[EXERCISE 1] Set down the text on Soviet falsifications word for word, between "USSR-41 Report of" and "and Russian history.", inclusive.
[EXERCISE 2] Which phrases does the text on Soviet falsifications enclose in quotation marks? List every one.

*** Opening of SOURCE TEXT ***

Another falsification concerns the 24 January 1944 communiqué about the "Katyn Massacre", published under the title "The Truth about Katyn". This lengthy document affirmed with "irrefutable clarity" that the mass shootings of the Polish prisoners had been done by the Germans. In fact, the crime was committed by the Soviets.
USSR-41 Report of the Extraordinary State Commission on crimes in Latvia, which was sealed by the Soviet NKVD/KGB and sealed and locked away in the Soviet Union NKVD and KGB's archives, even today, they are not really open to the public because today's Russian Government maintains that historians are trying to rewrite Soviet Union and Russian history. 
It is well known that the "Soviet Extraordinary State Commission for the Investigation of the German-Fascist Crimes" was greatly inflated with false finding and numbers of deaths as a Soviet Union propaganda for this period of time and the Soviet Union's 50 years of occupation of the Baltic States and other occupied countries. During this period of time, the Soviet Union had and took this time to hide, cover up and rewrite history to the atrocities they had or have committed to the people of these countries. These commission reports were presented during the "Nuremberg Trials" and never questioned. Even today, the Governments of European Countries have never questioned these findings even when evidence has been present to the contrary that the Soviet Union had committed atrocities in large scale against humanity. In the mid 90's, England's Parliament passed a law that even made it a crime to pursue such crimes or War Crimes against Humanity. So if you are a Soviet War Criminal from the Soviet Union or now Russia go to England you have amnesty from prosecution.

*** Close of SOURCE TEXT ***
*** Opening of SUPPLIED ENTRIES ***

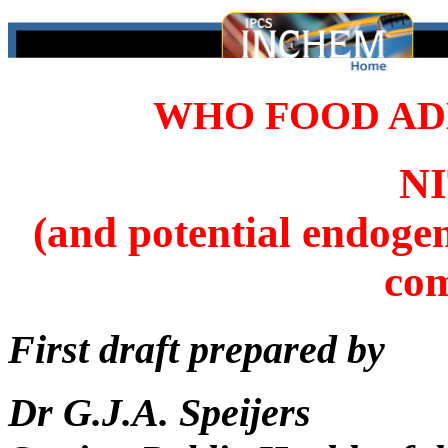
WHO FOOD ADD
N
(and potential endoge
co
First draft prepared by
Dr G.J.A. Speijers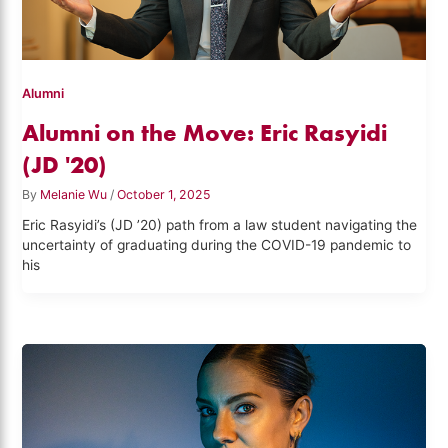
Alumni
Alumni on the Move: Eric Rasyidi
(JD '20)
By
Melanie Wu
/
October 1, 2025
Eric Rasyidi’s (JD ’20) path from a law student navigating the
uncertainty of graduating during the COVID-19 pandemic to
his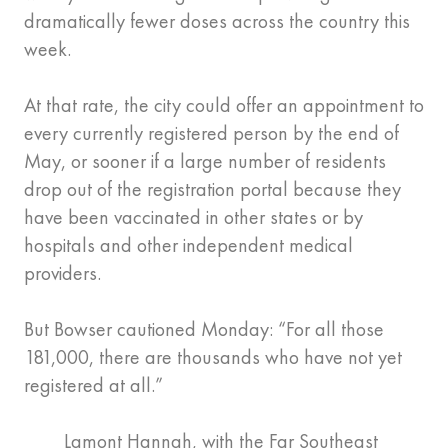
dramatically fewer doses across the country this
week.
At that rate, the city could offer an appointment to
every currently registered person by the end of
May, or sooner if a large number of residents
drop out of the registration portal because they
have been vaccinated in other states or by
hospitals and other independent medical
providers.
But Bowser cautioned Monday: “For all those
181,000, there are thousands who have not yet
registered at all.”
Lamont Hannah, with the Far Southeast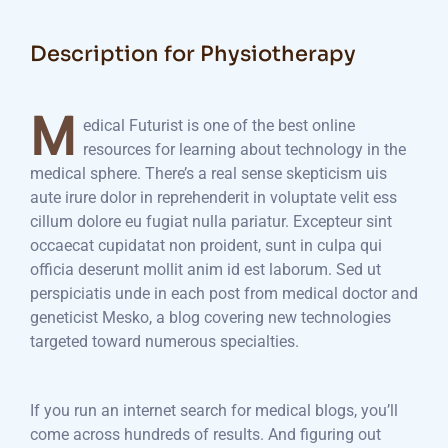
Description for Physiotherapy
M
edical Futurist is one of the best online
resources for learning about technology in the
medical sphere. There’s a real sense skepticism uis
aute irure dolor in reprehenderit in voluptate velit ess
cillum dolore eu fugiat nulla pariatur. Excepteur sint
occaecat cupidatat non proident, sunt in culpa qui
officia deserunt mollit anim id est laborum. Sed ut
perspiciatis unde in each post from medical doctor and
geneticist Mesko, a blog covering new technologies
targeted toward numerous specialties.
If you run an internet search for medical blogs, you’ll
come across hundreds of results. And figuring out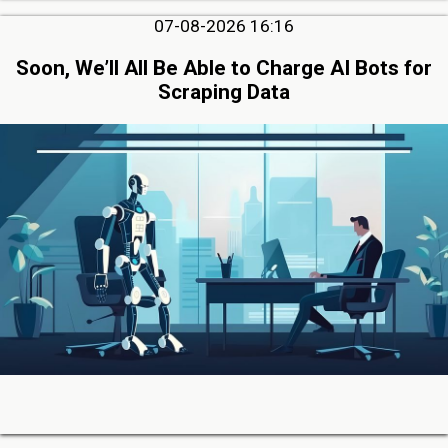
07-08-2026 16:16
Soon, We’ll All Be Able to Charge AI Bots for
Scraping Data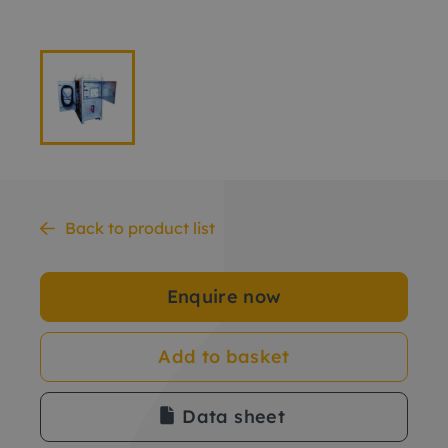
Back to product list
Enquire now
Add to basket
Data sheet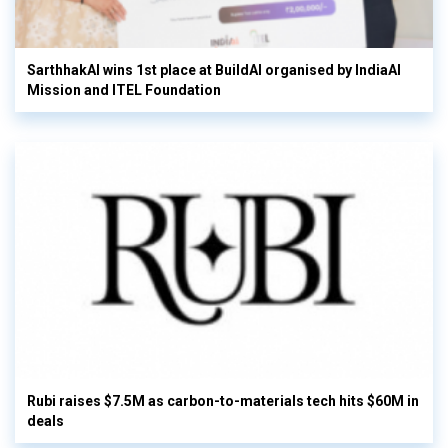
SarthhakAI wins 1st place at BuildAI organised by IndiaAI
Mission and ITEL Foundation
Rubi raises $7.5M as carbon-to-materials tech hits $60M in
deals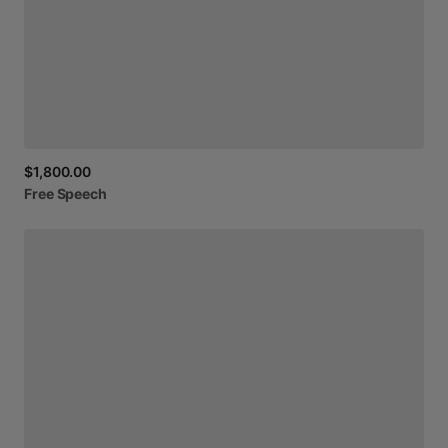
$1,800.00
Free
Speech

*** Close of SUPPLIED ENTRIES ***

[EXERCISE OUTPUT 1]
USSR-41 Report of the Extraordinary State Commission on crimes in Latvia, which was sealed by the Soviet NKVD/KGB and sealed and locked away in the Soviet Union NKVD and KGB's archives, even today, they are not really open to the public because today's Russian Government maintains that historians are trying to rewrite Soviet Union and Russian history.

[EXERCISE OUTPUT 2]
- "Katyn Massacre"
- "The Truth about Katyn"
- "irrefutable clarity"
- "Soviet Extraordinary State Commission for the Investigation of the German-Fascist Crimes"
- "Nuremberg Trials"